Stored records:
====

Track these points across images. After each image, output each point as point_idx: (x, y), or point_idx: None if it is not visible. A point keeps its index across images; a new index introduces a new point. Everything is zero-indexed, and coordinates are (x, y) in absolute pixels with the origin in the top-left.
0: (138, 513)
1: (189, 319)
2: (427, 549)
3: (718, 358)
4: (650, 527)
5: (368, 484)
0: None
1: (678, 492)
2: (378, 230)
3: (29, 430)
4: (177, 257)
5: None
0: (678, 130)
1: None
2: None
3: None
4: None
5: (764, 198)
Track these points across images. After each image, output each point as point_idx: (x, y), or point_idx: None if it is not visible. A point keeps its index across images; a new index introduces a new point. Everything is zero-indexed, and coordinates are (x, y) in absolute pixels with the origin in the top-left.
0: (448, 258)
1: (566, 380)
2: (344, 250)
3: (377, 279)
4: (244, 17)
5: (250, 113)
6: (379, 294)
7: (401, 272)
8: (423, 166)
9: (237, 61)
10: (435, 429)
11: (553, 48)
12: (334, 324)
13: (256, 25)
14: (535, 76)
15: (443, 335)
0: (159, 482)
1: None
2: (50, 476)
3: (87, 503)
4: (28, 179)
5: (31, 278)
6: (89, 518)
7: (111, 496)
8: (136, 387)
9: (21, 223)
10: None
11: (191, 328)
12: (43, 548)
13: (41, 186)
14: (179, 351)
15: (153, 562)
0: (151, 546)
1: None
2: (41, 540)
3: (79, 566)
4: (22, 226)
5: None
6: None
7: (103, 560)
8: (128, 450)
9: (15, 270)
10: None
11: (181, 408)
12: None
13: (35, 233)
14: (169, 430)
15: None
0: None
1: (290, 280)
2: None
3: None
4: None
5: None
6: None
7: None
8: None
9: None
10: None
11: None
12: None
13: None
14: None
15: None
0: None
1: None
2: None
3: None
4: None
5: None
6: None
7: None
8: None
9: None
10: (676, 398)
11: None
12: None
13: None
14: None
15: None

====

◆ CHALLENGE ◆
Rewrite everything from the start of the rows down to the line containing "5: (764, 198)", changing "top-left" to "upper-left" and keeping all else identical.

◆ PROBLEM SOLUTION ◆
Track these points across images. After each image, output each point as point_idx: (x, y), or point_idx: None if it is not visible. A point keeps its index across images; a new index introduces a new point. Everything is zero-indexed, and coordinates are (x, y) in absolute pixels with the origin in the upper-left.
0: (138, 513)
1: (189, 319)
2: (427, 549)
3: (718, 358)
4: (650, 527)
5: (368, 484)
0: None
1: (678, 492)
2: (378, 230)
3: (29, 430)
4: (177, 257)
5: None
0: (678, 130)
1: None
2: None
3: None
4: None
5: (764, 198)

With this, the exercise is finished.